Serpentine L.A. and Beyond

The playful Serpentine Pavilion in Los Angles, erected in-between the La Brea Tar Pits and the Los Angeles County Museum of Art, brings a smile to an area characterized by an eclectic architectural mix.  Designed by Spanish architects José Selgas and Lucía Cano, a design partnership known as  SelgasCano and based in Madrid, was initially commissioned by the Serpentine Galleries in London and installed at the Gallery’s site in London’s Hyde Park back in 2015. Thanks to a partnership between creative workspace Second Home and the Natural History Museum of Los Angeles, the 866-square-foot area in an X-shaped plan is wrapped with fluorine-based plastic in multiple colors.

What is this work’s main message?

First and foremost, it is experimental.” Architecture as an isolated episode, a gesture, doesn’t interest us.

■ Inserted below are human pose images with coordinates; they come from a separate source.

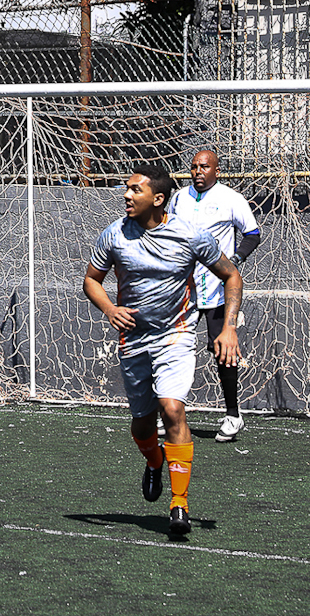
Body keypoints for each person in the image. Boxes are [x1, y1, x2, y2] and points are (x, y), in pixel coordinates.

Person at [83, 164, 242, 537]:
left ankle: (179, 503)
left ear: (157, 198)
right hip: (134, 340)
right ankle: (154, 462)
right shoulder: (114, 235)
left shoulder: (188, 234)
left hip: (177, 334)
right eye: (126, 188)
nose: (126, 195)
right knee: (142, 422)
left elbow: (230, 274)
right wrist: (109, 308)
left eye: (134, 190)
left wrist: (229, 328)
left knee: (172, 408)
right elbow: (91, 280)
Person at [166, 149, 261, 442]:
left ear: (216, 171)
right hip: (183, 289)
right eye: (194, 167)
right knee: (172, 349)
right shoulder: (179, 198)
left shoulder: (231, 199)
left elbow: (253, 234)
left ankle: (233, 416)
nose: (198, 171)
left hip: (219, 290)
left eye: (204, 167)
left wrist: (235, 260)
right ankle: (169, 415)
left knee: (223, 352)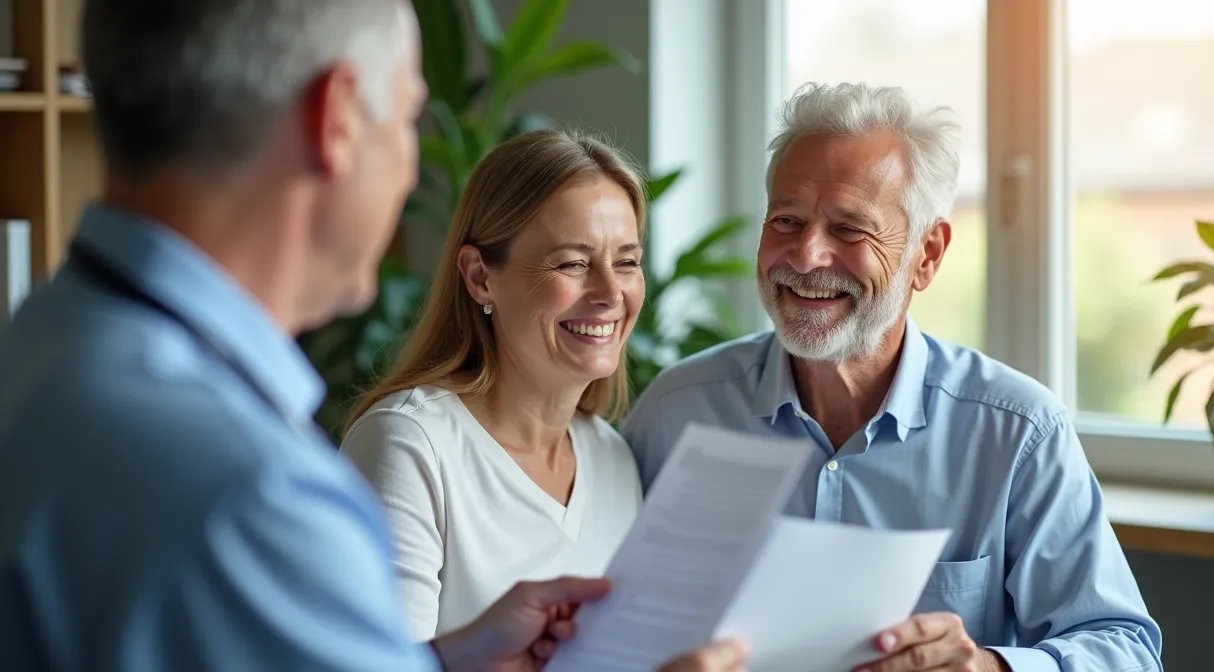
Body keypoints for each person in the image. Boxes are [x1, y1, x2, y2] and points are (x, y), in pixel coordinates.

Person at [0, 1, 745, 670]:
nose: (410, 166)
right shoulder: (250, 492)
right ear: (339, 119)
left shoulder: (42, 349)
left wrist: (449, 658)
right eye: (407, 117)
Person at [621, 82, 1165, 672]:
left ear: (926, 255)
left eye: (849, 229)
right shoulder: (678, 412)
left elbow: (1124, 649)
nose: (805, 257)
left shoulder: (1017, 432)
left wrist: (989, 668)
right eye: (786, 220)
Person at [340, 127, 646, 640]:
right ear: (481, 276)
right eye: (573, 263)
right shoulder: (409, 445)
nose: (610, 292)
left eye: (627, 262)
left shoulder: (613, 459)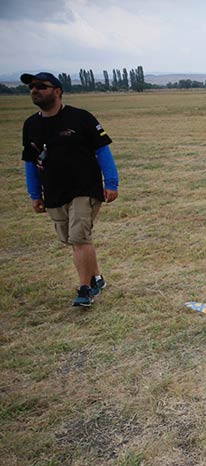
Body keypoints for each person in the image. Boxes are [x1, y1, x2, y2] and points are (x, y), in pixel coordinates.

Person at [20, 72, 119, 307]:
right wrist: (35, 194)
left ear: (57, 91)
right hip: (54, 192)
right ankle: (96, 279)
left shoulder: (81, 118)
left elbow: (103, 150)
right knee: (76, 240)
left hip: (85, 188)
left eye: (41, 86)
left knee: (78, 237)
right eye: (32, 87)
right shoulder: (31, 125)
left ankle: (85, 289)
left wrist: (111, 183)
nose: (35, 90)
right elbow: (30, 162)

We believe in total freedom to try and respond to concrete needs, which we express via play and the use of color,” says Salgas. “We have no set forms, styles, or concepts; our architecture is generated by reading the places and the lives of those who will live there. We have worked to free ourselves of all the clichés absorbed during our university education, dogmas that have blocked us without us knowing why. Designing is spontaneous and natural. Rejecting stereotypes allowed us to grow and become what we are today.”

Creating temporary pavilions is a subject suitable for experimentation. Mies van der Rohe, Le Corbusier, Buckminster Fuller, Frei Otto and hundreds of architects designing for world fairs took their commissions as an opportunity to experiment. The SalgasCano team methodology in some ways echoes Gehry’s playful studies of space. The Serpentine Pavilion in L.A. gives the feeling that everyone could do it, even children. And why not?